Bugüne kadar birçok kez gittigim bir Bosna şehridir Konjic (Konyits), fakat son ziyaretimde eskilerden farklı olarak bir turist gözüyle bakmaya çalıştım. Öncelerde gittiğimde sadece gelip geçerdim, ülkemdeki şehirlerden biridir ama insan bu şehre dalıp, gittiği zaman, ancak o zaman güzelliklerini de fark edebiliyor.
Konjic şehri Bosna Hersek Federasyonu bölgesinde bulunuyor ve tarihi açısından da oldukça zengin bir şehirdir. Osmanlı döneminde de büyük önem taşıyan bu şehir, Bosna Hersek’in en eski şehirlerden biridir, arkeolojik izler 4 bin yıl öncesine kadar götürüyor. Şehrin dağlarında, köylerinde gezerken ulusal anıtlarla karşılaşabiliyorsunuz, örneğin 1163m yükseklikte Velika (Dabiça) alanında bile karşılaşmanız mümkün. Bu şehirden yaklaşık 30 anıt ülkenin ulusal anıtlar listesinde bulunuyor.
Gelenlerin ilgisini ilk çekenlerden TİKA’nın yardımıyla yeniden yapılan Konjic köprüsüdür. Köprü 1682 yılında yapılmış, ancak 3. Mart 1945 yılında, Konjic şehrinin kurtuluşunda, Alman Naziler tarafından mayınlarla döşenmiş ve yıkılmış. Neretva nehrinde bulunan bu köprü Bosna ile Hersek bölgelerinin birleştiği nokta olarak da kabul edilir. Bosna Hersek’teki tüm en güzel köprülerin kaderleri sanırım benziyor, hepsinin de güzelliğine düşman gözü dayanamadı ve yıkmaya çalıştı. Ama Boşnak inadı köprülerde de var, öyle böyle tekrar yükseliyorlar. Elbette eklemek gereken bir şey var ki o da Mostar köprüsü gibi, bu köprünün de Türkiye’nin yardımlarıyla tekrar yükselmiş olmasıdır.
Osmanlı döneminde yapılan Konjic köprüsü, Mostar köprüsü ve Vişegrad şehrindeki Mehmed Paşa Sokoloviç köprüsünün yanında, Bosna’nın en güzel köprülerinden sayılır.

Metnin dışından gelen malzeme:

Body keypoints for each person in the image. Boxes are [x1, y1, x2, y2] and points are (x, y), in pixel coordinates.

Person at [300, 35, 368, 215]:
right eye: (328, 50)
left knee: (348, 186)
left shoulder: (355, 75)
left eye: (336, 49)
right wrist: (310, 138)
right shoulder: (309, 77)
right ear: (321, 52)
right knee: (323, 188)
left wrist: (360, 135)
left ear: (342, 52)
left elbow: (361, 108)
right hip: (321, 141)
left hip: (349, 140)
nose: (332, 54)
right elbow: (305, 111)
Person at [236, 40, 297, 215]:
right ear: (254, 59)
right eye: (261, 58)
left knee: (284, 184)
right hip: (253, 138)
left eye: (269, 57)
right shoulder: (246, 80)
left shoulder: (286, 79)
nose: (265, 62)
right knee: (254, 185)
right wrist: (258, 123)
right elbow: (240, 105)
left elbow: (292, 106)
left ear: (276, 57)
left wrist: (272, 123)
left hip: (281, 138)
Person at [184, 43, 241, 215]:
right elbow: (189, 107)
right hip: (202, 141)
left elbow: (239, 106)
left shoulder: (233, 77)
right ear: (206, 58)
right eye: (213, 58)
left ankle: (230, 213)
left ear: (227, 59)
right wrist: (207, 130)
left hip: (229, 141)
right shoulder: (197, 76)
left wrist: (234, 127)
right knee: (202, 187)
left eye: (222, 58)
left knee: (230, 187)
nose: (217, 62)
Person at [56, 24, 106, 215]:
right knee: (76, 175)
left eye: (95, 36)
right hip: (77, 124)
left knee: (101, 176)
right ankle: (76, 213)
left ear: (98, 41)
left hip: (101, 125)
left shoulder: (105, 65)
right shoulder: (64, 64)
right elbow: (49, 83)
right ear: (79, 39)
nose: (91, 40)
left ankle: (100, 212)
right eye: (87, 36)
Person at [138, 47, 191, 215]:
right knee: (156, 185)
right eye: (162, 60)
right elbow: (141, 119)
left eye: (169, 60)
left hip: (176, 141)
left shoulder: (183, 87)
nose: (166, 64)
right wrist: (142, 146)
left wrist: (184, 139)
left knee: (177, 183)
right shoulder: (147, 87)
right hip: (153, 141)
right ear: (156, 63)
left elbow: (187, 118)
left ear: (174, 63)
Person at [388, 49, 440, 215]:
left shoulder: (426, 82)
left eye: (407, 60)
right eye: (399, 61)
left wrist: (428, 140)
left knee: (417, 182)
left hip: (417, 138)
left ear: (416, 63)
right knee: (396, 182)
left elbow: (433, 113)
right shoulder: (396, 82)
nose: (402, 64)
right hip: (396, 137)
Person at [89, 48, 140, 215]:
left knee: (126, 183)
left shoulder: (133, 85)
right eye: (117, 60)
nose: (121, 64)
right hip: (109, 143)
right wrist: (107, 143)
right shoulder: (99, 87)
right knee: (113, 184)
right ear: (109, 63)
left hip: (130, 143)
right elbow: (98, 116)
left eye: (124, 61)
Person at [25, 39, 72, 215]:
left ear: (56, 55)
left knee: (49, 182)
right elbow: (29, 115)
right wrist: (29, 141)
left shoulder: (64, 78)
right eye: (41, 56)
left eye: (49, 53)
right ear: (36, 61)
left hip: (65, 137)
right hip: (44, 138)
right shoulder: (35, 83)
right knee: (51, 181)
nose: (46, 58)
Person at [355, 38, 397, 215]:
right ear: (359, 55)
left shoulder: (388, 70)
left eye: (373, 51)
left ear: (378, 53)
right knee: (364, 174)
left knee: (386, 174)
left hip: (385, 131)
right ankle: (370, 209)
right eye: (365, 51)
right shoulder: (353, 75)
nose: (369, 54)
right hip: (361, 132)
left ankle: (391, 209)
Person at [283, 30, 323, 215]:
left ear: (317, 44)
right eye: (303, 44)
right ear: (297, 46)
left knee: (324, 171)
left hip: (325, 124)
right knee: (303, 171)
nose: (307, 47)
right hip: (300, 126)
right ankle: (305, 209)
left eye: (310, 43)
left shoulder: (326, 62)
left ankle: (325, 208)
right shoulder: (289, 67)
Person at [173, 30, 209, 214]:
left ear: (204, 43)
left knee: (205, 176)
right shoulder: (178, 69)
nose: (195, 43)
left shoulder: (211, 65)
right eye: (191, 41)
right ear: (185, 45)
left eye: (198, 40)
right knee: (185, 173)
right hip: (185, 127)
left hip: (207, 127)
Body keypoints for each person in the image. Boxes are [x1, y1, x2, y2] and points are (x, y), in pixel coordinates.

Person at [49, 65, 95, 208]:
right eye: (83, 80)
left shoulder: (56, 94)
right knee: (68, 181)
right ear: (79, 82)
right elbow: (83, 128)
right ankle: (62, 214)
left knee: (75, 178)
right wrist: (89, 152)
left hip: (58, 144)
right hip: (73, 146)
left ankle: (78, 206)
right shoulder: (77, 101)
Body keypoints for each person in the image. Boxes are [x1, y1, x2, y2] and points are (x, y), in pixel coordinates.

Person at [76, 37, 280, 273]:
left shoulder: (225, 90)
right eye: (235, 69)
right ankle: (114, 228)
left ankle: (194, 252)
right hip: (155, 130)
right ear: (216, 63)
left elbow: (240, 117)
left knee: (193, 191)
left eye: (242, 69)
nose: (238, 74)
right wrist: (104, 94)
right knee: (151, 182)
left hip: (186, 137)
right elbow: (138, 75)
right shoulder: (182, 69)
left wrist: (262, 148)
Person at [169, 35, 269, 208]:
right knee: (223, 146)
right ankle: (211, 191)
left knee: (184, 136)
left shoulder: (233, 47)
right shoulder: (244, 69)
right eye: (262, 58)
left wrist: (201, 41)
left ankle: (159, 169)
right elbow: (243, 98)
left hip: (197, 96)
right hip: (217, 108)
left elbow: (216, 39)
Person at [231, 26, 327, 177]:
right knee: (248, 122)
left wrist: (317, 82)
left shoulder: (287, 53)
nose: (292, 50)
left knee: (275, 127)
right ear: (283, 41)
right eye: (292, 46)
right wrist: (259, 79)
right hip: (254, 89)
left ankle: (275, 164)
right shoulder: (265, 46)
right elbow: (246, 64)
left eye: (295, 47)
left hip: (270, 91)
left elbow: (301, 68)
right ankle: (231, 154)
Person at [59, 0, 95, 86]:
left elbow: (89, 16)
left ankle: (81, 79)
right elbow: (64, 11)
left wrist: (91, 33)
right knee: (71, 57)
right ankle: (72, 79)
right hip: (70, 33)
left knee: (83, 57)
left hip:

Sultan IV. Mehmet saltanatı döneminde yapılan köprü, altı kemerden oluşmakta ve 82 metre uzunluğundadır. İkinci Dünya Savaşı’nda gördüğü hasardan sonra, 2005-2009 yıllar arasında TİKA’nın desteğiyle tekrar yapıldı ve bugün şehrin en güzel varlıklarından biridir.

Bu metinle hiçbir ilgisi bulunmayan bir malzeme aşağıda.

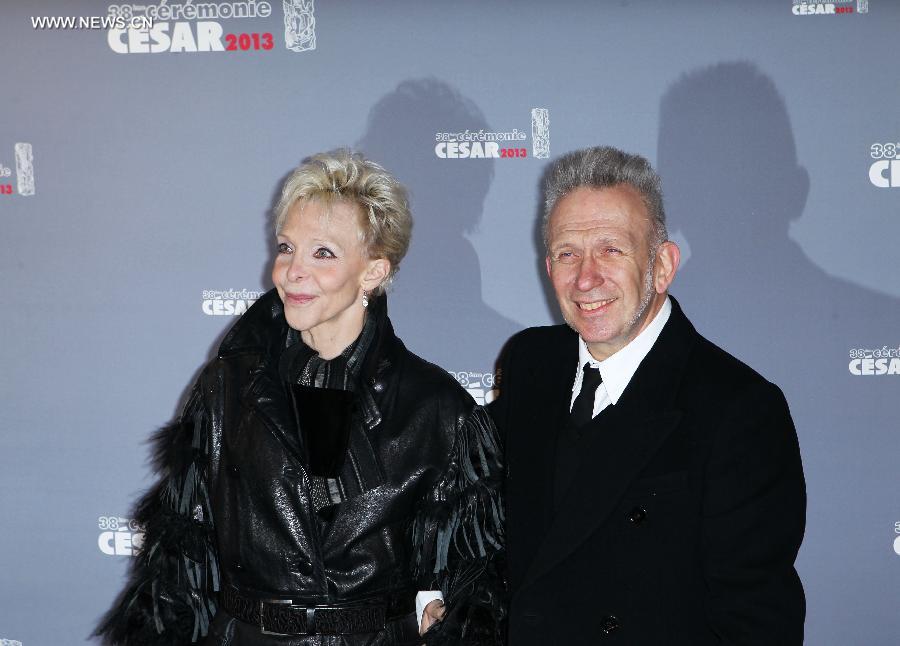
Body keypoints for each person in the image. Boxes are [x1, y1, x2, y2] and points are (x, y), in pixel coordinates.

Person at [95, 150, 505, 645]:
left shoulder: (437, 410)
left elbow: (474, 589)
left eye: (323, 253)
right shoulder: (226, 388)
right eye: (287, 248)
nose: (292, 272)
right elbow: (181, 571)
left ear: (374, 271)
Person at [490, 146, 806, 645]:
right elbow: (482, 511)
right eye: (567, 253)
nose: (586, 277)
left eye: (611, 249)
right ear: (548, 268)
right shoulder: (532, 363)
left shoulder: (738, 410)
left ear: (662, 266)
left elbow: (755, 624)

Güzelliğiyle ve konumuyla en çok ilgi gören anıt köprüdür ama onun yanında da Konjic’te Osmanlı tarihinin izlerini hala taşıyan birçok anıt vardır. Örneğin, şehrin merkezinden güneydoğu taraflarında yaklaşık 50 km uzaklıkta olan Şurkoviç kalesi, güneybatı taraflarında 30 km uzaklıkta ise kayıtlara göre 1880 yılında yapılmış olan eski Seonica (Seonitsa) camisi, 1622-1648 yıllar arasında yapıldığı iddia edilen Muhamed Mehmed Çauş camisi, şehirde en eski sayılan 1579’da yapılmış olan Yunuz Çauş camisi var. Bunların yanında da 1939 yılında yapılmış olan manastır, 1896 yılında yapılmış Ortodoks kilisesi de bulunmaktadır.
Yani kısacası, derler ya, bu şehir tarih kokuyor. Konjic, özellikle tarihi yapıtlara ilgi duyan, merak eden kişilerin kesinlikle gezmeleri gerek şehirlerden biridir. Elbette öncesinde şehir ve yapıtlar hakkında bilgi edinerek, çünkü diğer şekilde sadece Konjic köprüsünün fotoğrafını çekip, şehirden ayrılabilirsiniz.
Bu şehri ‘’ayak üstü’’ gezmek de yazık olur.